Explanation: **Explanation:** Rib notching is a classic radiological sign characterized by cortical erosion along the rib margins. While **inferior rib notching** is most commonly associated with Coarctation of the Aorta (due to dilated intercostal arteries), **superior rib notching** is typically caused by conditions that affect bone resorption, connective tissue integrity, or chronic pressure from muscle atrophy. **Why "All of the Above" is Correct:** 1. **Hyperparathyroidism (Option A):** This is the most common cause of superior rib notching. Increased parathyroid hormone leads to subperiosteal bone resorption, which frequently occurs along the superior borders of the ribs. 2. **Poliomyelitis (Option B):** Chronic paralysis and muscle atrophy lead to a loss of the normal mechanical stress on the bone and decreased vascular supply.

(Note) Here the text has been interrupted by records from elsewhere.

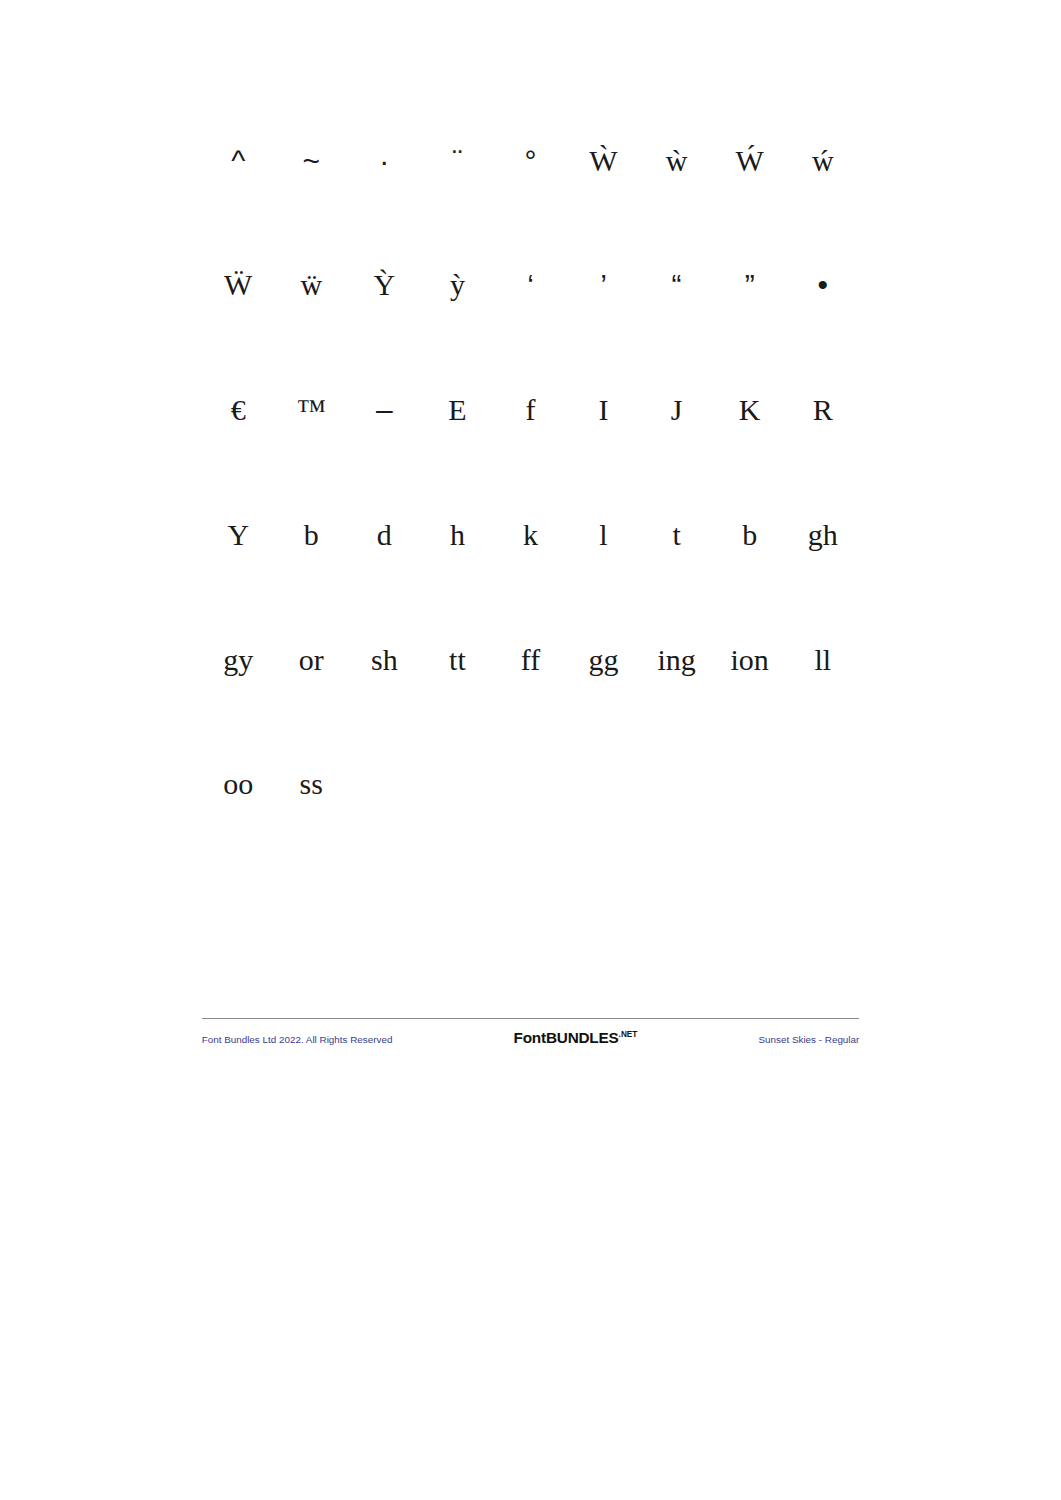| ^ | ~ | · | ¨ | ° | Ẁ | ẁ | Ẃ | ẃ |
| Ẅ | ẅ | Ỳ | ỳ | ‘ | ’ | “ | ” | • |
| € | ™ | – | E | f | I | J | K | R |
| Y | b | d | h | k | l | t | b | gh |
| gy | or | sh | tt | ff | gg | ing | ion | ll |
| oo | ss | | | | | | | |
Font Bundles Ltd 2022. All Rights Reserved
FontBUNDLES.NET
Sunset Skies - Regular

The resulting localized pressure and trophic changes cause thinning and notching of the superior rib margins. 3. **Marfan Syndrome (Option C):** This connective tissue disorder results in weakened periosteal attachments and abnormal bone remodeling, leading to superior rib erosions. **High-Yield Clinical Pearls for NEET-PG:** * **Inferior Rib Notching (Roesler’s Sign):** Classically involves the 3rd to 9th ribs. It is a hallmark of **Coarctation of the Aorta** (post-ductal). It is *not* seen in the 1st and 2nd ribs because they are supplied by the costocervical trunk, not the intercostal arteries. * **Other causes of Superior Notching:** Osteogenesis Imperfecta, Rheumatoid Arthritis, and Systemic Lupus Erythematosus (SLE). * **Unilateral Rib Notching:** Suggests a Blalock-Taussig shunt or subclavian artery stenosis.